How do you handle knowing someone’s secret problem and the solution?

I think you are answering your own help thread. Often when we feel conflicted about something, it is because we know what we really should be doing and we are not acting in accordance to our morals and values. Either we have to change our morals and values to match our behavior or we have to acknowledge that we are not following our own ideas and change our behavior.

You do not want to be helping this lady. You feel guilty about setting boundaries with her, for whatever reason you feel like you need to help her despite the negative toll it is having on you. You highlight her codependency, but that is behavior you are mirroring back to her.

I think the reason you are drawn to helping this lady and so distressed by her at the same time is that you see your own behavior in her actions and you are using her as a distraction from yourself. The reality is that you have no obligation to help her and you're stressing yourself out over this for no reason. If she wants your help, she will respect your boundaries. If she won't respect your boundaries eventually you will have less and less contact with her and she will lose what little of a relationship she has, like has happened in the past. You may feel like you are having empathy for her by dealing with her despite her issues, and we ALL have issues, but clearly she is not learning certain social rules and you are in some sense enabling her by continuing your relationship at the behest of yourself. If she is a danger to herself you can send a report to social services but honestly, at this point, listen to yourself and respect yourself. Stop guilting yourself for communicating your needs in a relationship and feeling hurt when you aren't getting them met. You are not being paid to take care of her, if this was a professional situation yes it doesn't matter if the relationship is mutually beneficial because you have a financial incentive. That's not the case here.

Really. Listen to yourself. You're the one saying all of this, not me. It's scattered in your post.

Nail on the head. It's true. That's why I know what's up. I guess I feel because she is intelligent and she showed me her self-help books on Safe People and Boundaries, she'd take the news of her codependency ok and be fine. But this tendency and life skills are something she has to be ready to see and ready to build on over time on her own. It's just too bad so much of her life is over. Also, as a Christian I am called to care for everyone, especially a fellow believer. It's just she doesn't want real help. She wants a controlled "relationship." That's why everyone has run from her. :(
 
Your solution is to tell her something?

I feel like I've missed something [significant] here. Telling people what's wrong with their life approach hasn't yielded good results for me. Perhaps I'm doing it wrong?

That being said. If you feel it could lead to professional counseling, it may not be a bad idea. Judging by your personal perspective of their situation, that's what they need.

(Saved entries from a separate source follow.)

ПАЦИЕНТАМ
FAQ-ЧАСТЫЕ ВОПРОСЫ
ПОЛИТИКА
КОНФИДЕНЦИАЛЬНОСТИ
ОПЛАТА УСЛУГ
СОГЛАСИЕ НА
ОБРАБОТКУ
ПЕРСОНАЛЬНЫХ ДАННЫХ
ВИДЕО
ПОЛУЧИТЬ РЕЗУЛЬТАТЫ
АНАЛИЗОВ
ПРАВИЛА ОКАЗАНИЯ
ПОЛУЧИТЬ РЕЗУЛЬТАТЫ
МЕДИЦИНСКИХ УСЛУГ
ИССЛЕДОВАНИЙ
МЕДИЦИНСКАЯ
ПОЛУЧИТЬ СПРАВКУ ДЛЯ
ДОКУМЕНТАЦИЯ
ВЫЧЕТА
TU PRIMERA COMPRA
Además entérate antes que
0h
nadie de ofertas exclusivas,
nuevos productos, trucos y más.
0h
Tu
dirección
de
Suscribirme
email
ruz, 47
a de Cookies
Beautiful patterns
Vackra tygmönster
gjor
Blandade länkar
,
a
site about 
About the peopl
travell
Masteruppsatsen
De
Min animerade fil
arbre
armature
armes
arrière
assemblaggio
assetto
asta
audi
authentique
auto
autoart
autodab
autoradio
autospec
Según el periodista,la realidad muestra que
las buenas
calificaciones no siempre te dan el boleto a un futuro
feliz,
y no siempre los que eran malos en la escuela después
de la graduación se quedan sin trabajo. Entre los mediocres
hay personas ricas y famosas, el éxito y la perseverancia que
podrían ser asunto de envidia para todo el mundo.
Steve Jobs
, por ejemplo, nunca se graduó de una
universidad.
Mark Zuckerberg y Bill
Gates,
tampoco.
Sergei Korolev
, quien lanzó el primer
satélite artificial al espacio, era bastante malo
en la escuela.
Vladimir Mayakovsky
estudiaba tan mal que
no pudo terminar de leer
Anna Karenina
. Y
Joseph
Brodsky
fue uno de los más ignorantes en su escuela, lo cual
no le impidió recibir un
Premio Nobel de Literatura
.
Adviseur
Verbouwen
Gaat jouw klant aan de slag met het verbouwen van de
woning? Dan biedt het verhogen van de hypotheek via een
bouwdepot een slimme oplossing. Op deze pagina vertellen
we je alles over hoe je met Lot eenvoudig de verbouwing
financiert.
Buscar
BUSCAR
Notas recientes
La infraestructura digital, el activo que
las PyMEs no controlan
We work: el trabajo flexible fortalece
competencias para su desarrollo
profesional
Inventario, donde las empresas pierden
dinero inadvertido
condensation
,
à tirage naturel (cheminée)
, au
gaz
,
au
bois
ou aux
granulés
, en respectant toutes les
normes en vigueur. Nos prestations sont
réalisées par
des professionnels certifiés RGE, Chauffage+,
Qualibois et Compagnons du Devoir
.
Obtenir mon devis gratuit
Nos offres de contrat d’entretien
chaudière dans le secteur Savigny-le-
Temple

What do you think? @MsLonelyHearts

Yes, thanks. See my reply to @slant. I actually don't think she is ready to hear what is holding her back. It's really sad because I can feel the pain she must have sometimes.
 
Yes, thanks. See my reply to @slant. I actually don't think she is ready to hear what is holding her back. It's really sad because I can feel the pain she must have sometimes.
Yeah 60 years of learned behavior, however dysfunctional, has worked for her. Doubt she'd change it now. More likely she'll be offended and start gossiping about you to the next shark she decides to pilotfish.

CJE8iyeUkAANhXn.jpg
 
I know someone's problem and the answer.

They need to be patient and not force my hand.